The refusal of high-profile groups such as the National Jewish Community Relations Advisory Council (NJCRAC), the Anti-Defamation League and the American Jewish Congress to act on Pollard's behalf, claiming the issue is not a Jewish one, is difficult to grasp. Morally speaking, it is probably the most callous decision of non-intervention made in the last 50 years.

In contradistinction, last December, almost 700 Orthodox, Conservative, Reform and Reconstructionist American and Canadian rabbis published a plea for the commutation of Pollard's sentence. Other major groups such as the B'nai B'rith, Hadassah and the WJC have joined the campaign for Pollard's release to time served.

The US Supreme Court's rejection of Pollard's appeal has stirred the hearts of formerly indifferent men and women. It is notable that outstanding Christians - clergy, nuns and laymen - have been in the forefront in the Pollard campaign for years.

One more front must be addressed. Just days prior to his leaving office, Yitzhak Shamir signed a letter to president Bush asking that Pollard be pardoned. This was a major turnabout in the Israel government's behavior.

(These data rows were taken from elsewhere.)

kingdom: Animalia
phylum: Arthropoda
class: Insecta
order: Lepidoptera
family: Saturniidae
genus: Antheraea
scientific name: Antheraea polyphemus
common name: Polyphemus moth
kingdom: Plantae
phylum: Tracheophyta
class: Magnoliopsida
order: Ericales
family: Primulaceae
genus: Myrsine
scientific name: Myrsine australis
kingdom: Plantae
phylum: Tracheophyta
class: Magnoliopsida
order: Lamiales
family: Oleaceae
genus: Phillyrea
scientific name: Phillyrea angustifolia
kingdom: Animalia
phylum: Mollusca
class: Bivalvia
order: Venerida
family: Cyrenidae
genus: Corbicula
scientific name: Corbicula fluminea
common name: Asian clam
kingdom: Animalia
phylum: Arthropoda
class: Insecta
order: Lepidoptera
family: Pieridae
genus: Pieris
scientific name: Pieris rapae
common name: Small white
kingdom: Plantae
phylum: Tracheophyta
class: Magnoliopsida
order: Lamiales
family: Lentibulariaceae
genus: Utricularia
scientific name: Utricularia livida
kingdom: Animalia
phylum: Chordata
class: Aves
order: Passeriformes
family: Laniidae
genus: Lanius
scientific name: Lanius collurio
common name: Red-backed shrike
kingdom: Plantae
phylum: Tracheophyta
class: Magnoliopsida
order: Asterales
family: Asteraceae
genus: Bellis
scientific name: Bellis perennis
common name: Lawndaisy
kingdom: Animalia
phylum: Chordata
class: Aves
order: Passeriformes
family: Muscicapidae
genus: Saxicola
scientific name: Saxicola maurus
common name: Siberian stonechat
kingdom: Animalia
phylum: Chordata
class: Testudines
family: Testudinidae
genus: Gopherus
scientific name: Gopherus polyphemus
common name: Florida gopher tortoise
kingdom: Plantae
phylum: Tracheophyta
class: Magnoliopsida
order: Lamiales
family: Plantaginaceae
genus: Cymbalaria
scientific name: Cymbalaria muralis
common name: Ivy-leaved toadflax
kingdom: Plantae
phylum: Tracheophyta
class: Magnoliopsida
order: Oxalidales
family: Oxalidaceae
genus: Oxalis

Pollard filed for Israeli citizenship years ago, but official instructions were that the request be denied. Israeli consular officials were not to get involved. Support was limited to other behind-the-scenes efforts involving, to their anonymous credit, some of the highest officials in government.

The time has come, however, for Prime Minister Rabin, who is not unfamiliar with the case, to appeal directly and unequivocally to President Clinton, requesting that he commute Pollard's sentence. Such a humanitarian act by the new president - who during the election campaign promised to review the case - would be very fitting.

Even the villain of the piece, defense secretary Weinberger, has made it known that he feels Pollard, if released, would no longer present a security risk. A commutation could be achieved if the Israeli government openly made known its desire that Pollard be freed.

Jonathan Pollard sacrificed himself. He acted in the perceived spirit of the 1983 Executive Agreement signed by president Ronald Reagan, which was to assure Israel's survival. He revealed to Israel data on Syrian and Iraqi chemical, biological and nuclear buildup. He was privy to Weinberger's reports to the Saudis on US defense systems sold to Israel and other covert operations inimical to Israel. He disturbed an FBI operation called SCOPE, revealed in the Wall Street Journal on January 17, 1992, to maintain surveillance on Jews in government service.

Purim tells the story of Jewish pride and the intervention of leadership (Esther and Mordecai). How fitting it would be were the campaign to free Pollard to move into a different phase - one of responsible public protest, firm diplomatic demands and wide-ranging pressure. Jonathan Pollard deserves that support in so many ways.